It was Christmas in July for those of us who spend our days looking for pop-culture recognition of Jane Austen’s genius:


* July 14: Netflix released a female-action-hero movie called Gunpowder Milkshake, which features a group of women known as “the librarians” who manage a “bookish armory, where the volumes contain handguns of various sizes and the larger-caliber weapons have monikers like ‘Jane Austen,’ ‘Virginia Woolf’ and ‘Charlotte Bronte,’ ” John Anderson wrote in a Wall Street Journal review.


(The gaming website Polygon put it differently, noting that those guns are “hidden in books by Jane Austen, Jane Eyre, and Virginia Woolf.” Ah, that Jane Eyre: what a writer!)


I haven’t seen Gunpowder Milkshake – I may have reached my lifetime limit on movies about morally ambiguous assassins who engage in stylishly art-directed mayhem – but I’m pleased to learn that Austen gets to be a larger-caliber weapon. She’s a bazooka, as far as I’m concerned.


* July 15: The second episode of HBO Max’s new reboot of Gossip Girl, the 2007-12 melodrama set among the privileged teenagers of New York’s Upper East Side, featured a Jane Austen-themed clue to the main characters’ personalities. (Or so I’ve read. I’m not a GG viewer either, then or now.) The reboot’s central characters are long-separated half-sisters named – as we learned in Episode 2 -- Julien Elizabeth and Zoya Jane. Elizabeth and Jane. Get it?

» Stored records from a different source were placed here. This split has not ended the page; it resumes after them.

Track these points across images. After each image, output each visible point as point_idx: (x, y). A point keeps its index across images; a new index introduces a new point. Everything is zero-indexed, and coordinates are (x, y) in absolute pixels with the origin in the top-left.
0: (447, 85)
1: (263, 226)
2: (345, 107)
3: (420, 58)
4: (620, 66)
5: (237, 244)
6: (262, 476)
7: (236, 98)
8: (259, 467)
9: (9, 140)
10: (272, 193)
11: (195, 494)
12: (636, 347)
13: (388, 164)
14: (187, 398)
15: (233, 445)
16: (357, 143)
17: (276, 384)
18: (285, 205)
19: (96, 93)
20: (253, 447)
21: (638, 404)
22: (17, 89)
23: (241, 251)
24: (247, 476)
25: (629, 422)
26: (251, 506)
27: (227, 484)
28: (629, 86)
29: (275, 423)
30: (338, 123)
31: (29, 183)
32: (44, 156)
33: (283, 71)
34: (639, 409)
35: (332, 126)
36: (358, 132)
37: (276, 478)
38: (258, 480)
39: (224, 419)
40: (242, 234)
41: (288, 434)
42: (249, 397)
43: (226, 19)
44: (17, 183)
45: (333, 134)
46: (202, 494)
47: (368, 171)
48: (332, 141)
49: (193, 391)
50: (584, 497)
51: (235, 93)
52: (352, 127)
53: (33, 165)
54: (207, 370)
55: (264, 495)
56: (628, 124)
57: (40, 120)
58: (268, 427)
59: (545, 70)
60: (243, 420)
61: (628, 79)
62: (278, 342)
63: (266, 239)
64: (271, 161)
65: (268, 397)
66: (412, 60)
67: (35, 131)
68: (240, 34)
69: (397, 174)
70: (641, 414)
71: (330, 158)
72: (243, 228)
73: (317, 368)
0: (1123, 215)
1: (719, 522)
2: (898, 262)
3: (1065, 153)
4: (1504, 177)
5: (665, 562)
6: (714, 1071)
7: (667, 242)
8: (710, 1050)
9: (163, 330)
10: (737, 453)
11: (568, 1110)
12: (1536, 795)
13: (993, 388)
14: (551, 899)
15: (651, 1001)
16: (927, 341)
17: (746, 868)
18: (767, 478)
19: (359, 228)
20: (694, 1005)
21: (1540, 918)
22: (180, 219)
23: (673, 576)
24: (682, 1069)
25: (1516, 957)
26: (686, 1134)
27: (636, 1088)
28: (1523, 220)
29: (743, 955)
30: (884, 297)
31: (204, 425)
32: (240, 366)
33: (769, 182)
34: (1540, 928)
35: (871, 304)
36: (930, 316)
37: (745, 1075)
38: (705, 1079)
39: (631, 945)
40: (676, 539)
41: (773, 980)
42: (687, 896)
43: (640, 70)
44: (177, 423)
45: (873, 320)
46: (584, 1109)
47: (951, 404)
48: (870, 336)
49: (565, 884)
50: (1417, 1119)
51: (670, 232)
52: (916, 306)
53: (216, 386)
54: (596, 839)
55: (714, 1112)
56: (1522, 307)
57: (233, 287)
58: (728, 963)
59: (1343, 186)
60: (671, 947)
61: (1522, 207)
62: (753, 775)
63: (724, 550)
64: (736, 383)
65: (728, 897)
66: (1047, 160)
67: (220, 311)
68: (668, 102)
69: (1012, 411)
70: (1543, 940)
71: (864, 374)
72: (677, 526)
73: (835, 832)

Get it?


This Pride and Prejudice reference offers a clue to the characters’ personalities, according to an article by Elite Daily, an online news platform aimed at millennial women. “Much like Elizabeth [Bennet], Julien has shown she can be very stubborn and stuck in her ways, but also shows signs she may be able to turn over a new leaf in the future,” Dylan Kickham wrote last month. “Like Jane, Zoya is overly trusting of others.”


Kudos to Elite Daily for getting the Austen character analysis right. We’ll all know what to think when boys with the middle names Fitzwilliam and George show up next.


* July 23: On the other hand, maybe not all of us will know, after all. The three contestants appearing on the July 23 episode of Jeopardy! faced a Final Jeopardy question – eighteen words, category “Literary Characters” -- of such surpassing simplicity that my husband and I knew the answer after Word Eight.


The question was, “This owner of a large estate in Derbyshire is described as ‘proud’ at least half a dozen times.” Not an Everest-level trivia challenge, you will agree.


Nevertheless, all three contestants got it wrong: --One answered “Mr. Bennet,” which at least shows that she knew which novel we were talking about. --One answered “Prudence,” which – what? --And the third answered “Rochester,” which presumably means that he’s a big fan of that great, great writer Jane Eyre.


The Rochester guy won. Reader, I’m glad I married someone else.